Who fired you? Was it the players that fired you?

You could say yes. In this book, it’s not to feel sorry, it’s not my life story, it’s not a sports book. In here, I talk about it and take responsibility. First of all, I wish I had been an assistant in the NBA so that I would have a better idea because I was going from the seat of my pants. I wish my demeanor was a little bit different because there demeanor matters because they’re professional. The other thing is you do more in practice and less in the games and I worked for Larry Brown that year and learned all that.

How many covers did your wife have to pull off you after losing a 9-point lead with 2:12 to go in the National Championship to Kentucky?

Because of the New Jersey situation, I was able to better deal with it. It wasn’t about me, it was about everybody else, it was about my team, they were devastated.

If Memphis was a step up from UMass and New Jersey was in between and Kentucky is a step up from Memphis, what is a step up from Kentucky?

I think the jobs in our profession that eearn the most whatever you want to say are Notre Dame football, Yankee baseball, you have to say Boston Red Sox baseball, you have to say the Dallas Cowboys, the Manchester whatever in England. So, I think I have one of those positions.

Did you have any inkling as to what Marcus Camby was up to at UMass? Why didn’t you know?

No, when you are the head of an organization or business and you have a lot of stuff underneath you, you are responsible when anything happens, buts it’s hard to be held accountable.

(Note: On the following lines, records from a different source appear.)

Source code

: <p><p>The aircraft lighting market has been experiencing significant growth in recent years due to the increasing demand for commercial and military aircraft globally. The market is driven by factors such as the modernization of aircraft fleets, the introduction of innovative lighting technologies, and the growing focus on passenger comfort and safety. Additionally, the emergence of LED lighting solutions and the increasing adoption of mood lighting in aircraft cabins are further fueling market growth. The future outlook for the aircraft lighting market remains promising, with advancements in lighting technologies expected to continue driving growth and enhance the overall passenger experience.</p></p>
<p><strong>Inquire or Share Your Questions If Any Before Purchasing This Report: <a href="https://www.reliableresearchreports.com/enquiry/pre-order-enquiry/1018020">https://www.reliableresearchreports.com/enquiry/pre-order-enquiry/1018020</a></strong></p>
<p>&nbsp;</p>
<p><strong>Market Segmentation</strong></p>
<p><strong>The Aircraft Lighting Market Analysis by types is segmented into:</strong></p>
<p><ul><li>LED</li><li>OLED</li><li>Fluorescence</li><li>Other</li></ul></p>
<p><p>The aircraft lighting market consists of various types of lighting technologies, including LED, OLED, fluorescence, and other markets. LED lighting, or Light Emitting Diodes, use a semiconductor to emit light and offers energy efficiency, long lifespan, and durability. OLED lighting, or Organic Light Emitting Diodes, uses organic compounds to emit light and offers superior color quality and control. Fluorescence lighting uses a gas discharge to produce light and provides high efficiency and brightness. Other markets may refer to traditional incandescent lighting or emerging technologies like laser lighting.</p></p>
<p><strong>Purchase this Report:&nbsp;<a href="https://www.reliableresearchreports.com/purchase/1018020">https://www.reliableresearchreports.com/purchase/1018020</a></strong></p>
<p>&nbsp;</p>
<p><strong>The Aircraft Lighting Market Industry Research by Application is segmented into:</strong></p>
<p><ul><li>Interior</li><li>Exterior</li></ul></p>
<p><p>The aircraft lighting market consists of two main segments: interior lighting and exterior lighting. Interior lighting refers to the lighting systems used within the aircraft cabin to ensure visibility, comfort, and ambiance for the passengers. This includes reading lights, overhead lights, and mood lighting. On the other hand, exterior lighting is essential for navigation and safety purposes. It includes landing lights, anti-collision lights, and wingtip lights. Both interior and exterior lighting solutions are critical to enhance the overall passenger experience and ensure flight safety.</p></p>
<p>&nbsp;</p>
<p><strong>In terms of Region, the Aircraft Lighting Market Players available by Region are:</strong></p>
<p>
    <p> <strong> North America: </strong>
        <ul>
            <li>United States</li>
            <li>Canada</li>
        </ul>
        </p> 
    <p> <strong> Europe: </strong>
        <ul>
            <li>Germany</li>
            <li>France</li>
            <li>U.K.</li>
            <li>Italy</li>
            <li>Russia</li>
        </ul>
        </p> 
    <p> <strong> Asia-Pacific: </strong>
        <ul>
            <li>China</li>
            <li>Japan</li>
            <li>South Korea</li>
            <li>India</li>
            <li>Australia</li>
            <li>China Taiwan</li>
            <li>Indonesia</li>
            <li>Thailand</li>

Did you know he was up to something?

No, absolutely not.

So you weren’t mad at Marcus Camby?

You know what, I was disappointed. But you know what, I love Marcus Camby. And that stuff you hope they learn from it.

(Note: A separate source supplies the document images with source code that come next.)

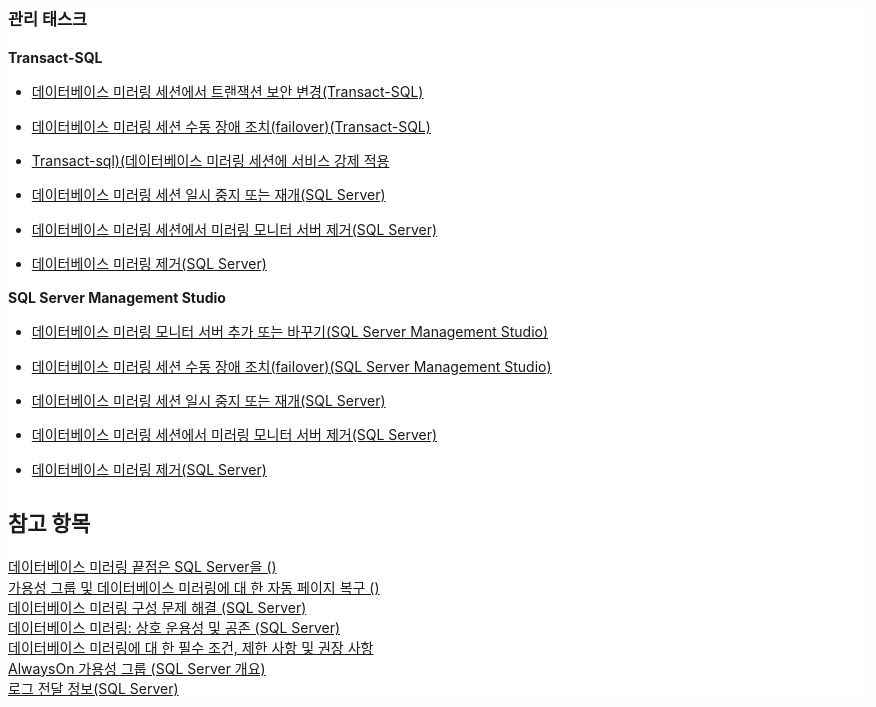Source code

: ### <a name="administrative-tasks"></a>관리 태스크  
 **Transact-SQL**  
  
-   [데이터베이스 미러링 세션에서 트랜잭션 보안 변경&#40;Transact-SQL&#41;](change-transaction-safety-in-a-database-mirroring-session-transact-sql.md)  
  
-   [데이터베이스 미러링 세션 수동 장애 조치(failover)&#40;Transact-SQL&#41;](manually-fail-over-a-database-mirroring-session-transact-sql.md)  
  
-   [Transact-sql&#41;&#40;데이터베이스 미러링 세션에 서비스 강제 적용](force-service-in-a-database-mirroring-session-transact-sql.md)  
  
-   [데이터베이스 미러링 세션 일시 중지 또는 재개&#40;SQL Server&#41;](pause-or-resume-a-database-mirroring-session-sql-server.md)  
  
-   [데이터베이스 미러링 세션에서 미러링 모니터 서버 제거&#40;SQL Server&#41;](remove-the-witness-from-a-database-mirroring-session-sql-server.md)  
  
-   [데이터베이스 미러링 제거&#40;SQL Server&#41;](remove-database-mirroring-sql-server.md)  
  
 **SQL Server Management Studio**  
  
-   [데이터베이스 미러링 모니터 서버 추가 또는 바꾸기&#40;SQL Server Management Studio&#41;](../database-mirroring/add-or-replace-a-database-mirroring-witness-sql-server-management-studio.md)  
  
-   [데이터베이스 미러링 세션 수동 장애 조치(failover)&#40;SQL Server Management Studio&#41;](manually-fail-over-a-database-mirroring-session-sql-server-management-studio.md)  
  
-   [데이터베이스 미러링 세션 일시 중지 또는 재개&#40;SQL Server&#41;](pause-or-resume-a-database-mirroring-session-sql-server.md)  
  
-   [데이터베이스 미러링 세션에서 미러링 모니터 서버 제거&#40;SQL Server&#41;](remove-the-witness-from-a-database-mirroring-session-sql-server.md)  
  
-   [데이터베이스 미러링 제거&#40;SQL Server&#41;](remove-database-mirroring-sql-server.md)  
  
## <a name="see-also"></a>참고 항목  
 [데이터베이스 미러링 끝점은 SQL Server을 &#40;&#41;](the-database-mirroring-endpoint-sql-server.md)   
 [가용성 그룹 및 데이터베이스 미러링에 대 한 자동 페이지 복구 &#40;&#41;](../../sql-server/failover-clusters/automatic-page-repair-availability-groups-database-mirroring.md)   
 [데이터베이스 미러링 구성 문제 해결 &#40;SQL Server&#41;](troubleshoot-database-mirroring-configuration-sql-server.md)   
 [데이터베이스 미러링: 상호 운용성 및 공존 &#40;SQL Server&#41;](database-mirroring-interoperability-and-coexistence-sql-server.md)   
 [데이터베이스 미러링에 대 한 필수 조건, 제한 사항 및 권장 사항](prerequisites-restrictions-and-recommendations-for-database-mirroring.md)   
 [AlwaysOn 가용성 그룹 &#40;SQL Server 개요&#41;](../availability-groups/windows/overview-of-always-on-availability-groups-sql-server.md)   
 [로그 전달 정보&#40;SQL Server&#41;](../log-shipping/about-log-shipping-sql-server.md)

Part of this book is overcoming stuff that is thrown at you.

Do you consider yourself to be a lucky guy?

You’re responsible when you’re head of an organization. I’m proud of my guys.

Was it unfair for the NCAA to wipe UMass out of the record book?

The rules changed now because of that case five years later and here’s why. They came back and said if the university, if the staff did not know, we will not vacate. Five years it has happened to other schools, same exact thing, same exact money, a bigger name, and they were not vacated. Why? Because they didn’t know. But when we did it, it was cut and dry when we went through that in ’96.

Is building a program in which you are a master at have the same set of rules no matter where you are and how does that apply now that you are going to the University of Kentucky?

Well, it does. I mean you got to walk in and it really depends on where the program is. The programs I have taken over all been down. You’ve got to go in and start to change the culture of how you do business, you got to set standards on what we do, you got to make sure the young people know what you accept and what is not acceptable and then you walk that line and make sure you are consistent and fair in what you do.

When you walk out of a recruit’s house, what is the one sentence you want Mom and Dad and whoever else is there to remember?

The hardest place you can go and play basketball is with us because you are going to go to every class, you are going to go to study hall. You’re going to be on a team with other good players, and train physical because you are going to be in the best shape of your life. You are going to be given skills that are going to add to your game.

I hope they say, “Well, if you’re going there, it’s not going to be easy.”